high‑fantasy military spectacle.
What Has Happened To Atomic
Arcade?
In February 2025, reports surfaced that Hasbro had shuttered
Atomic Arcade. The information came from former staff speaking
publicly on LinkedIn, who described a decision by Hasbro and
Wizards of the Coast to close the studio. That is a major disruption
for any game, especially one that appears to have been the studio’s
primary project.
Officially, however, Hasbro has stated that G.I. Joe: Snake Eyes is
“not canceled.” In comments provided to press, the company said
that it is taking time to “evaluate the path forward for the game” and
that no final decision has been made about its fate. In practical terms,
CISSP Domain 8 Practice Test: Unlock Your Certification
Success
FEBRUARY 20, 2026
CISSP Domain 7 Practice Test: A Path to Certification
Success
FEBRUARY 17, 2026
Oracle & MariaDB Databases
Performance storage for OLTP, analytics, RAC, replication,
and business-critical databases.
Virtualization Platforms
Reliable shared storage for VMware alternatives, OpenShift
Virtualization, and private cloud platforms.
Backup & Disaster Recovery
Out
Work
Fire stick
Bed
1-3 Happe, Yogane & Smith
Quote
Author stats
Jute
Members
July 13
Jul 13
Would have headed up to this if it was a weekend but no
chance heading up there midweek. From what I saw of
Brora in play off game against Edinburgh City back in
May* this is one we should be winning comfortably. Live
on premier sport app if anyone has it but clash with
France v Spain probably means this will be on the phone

Problem details =
Copy out every line of text in the entries above, word for word and in the same order.

Answer section =
high‑fantasy military spectacle.
What Has Happened To Atomic
Arcade?
In February 2025, reports surfaced that Hasbro had shuttered
Atomic Arcade. The information came from former staff speaking
publicly on LinkedIn, who described a decision by Hasbro and
Wizards of the Coast to close the studio. That is a major disruption
for any game, especially one that appears to have been the studio’s
primary project.
Officially, however, Hasbro has stated that G.I. Joe: Snake Eyes is
“not canceled.” In comments provided to press, the company said
that it is taking time to “evaluate the path forward for the game” and
that no final decision has been made about its fate. In practical terms,
CISSP Domain 8 Practice Test: Unlock Your Certification
Success
FEBRUARY 20, 2026
CISSP Domain 7 Practice Test: A Path to Certification
Success
FEBRUARY 17, 2026
Oracle & MariaDB Databases
Performance storage for OLTP, analytics, RAC, replication,
and business-critical databases.
Virtualization Platforms
Reliable shared storage for VMware alternatives, OpenShift
Virtualization, and private cloud platforms.
Backup & Disaster Recovery
Out
Work
Fire stick
Bed
1-3 Happe, Yogane & Smith
Quote
Author stats
Jute
Members
July 13
Jul 13
Would have headed up to this if it was a weekend but no
chance heading up there midweek. From what I saw of
Brora in play off game against Edinburgh City back in
May* this is one we should be winning comfortably. Live
on premier sport app if anyone has it but clash with
France v Spain probably means this will be on the phone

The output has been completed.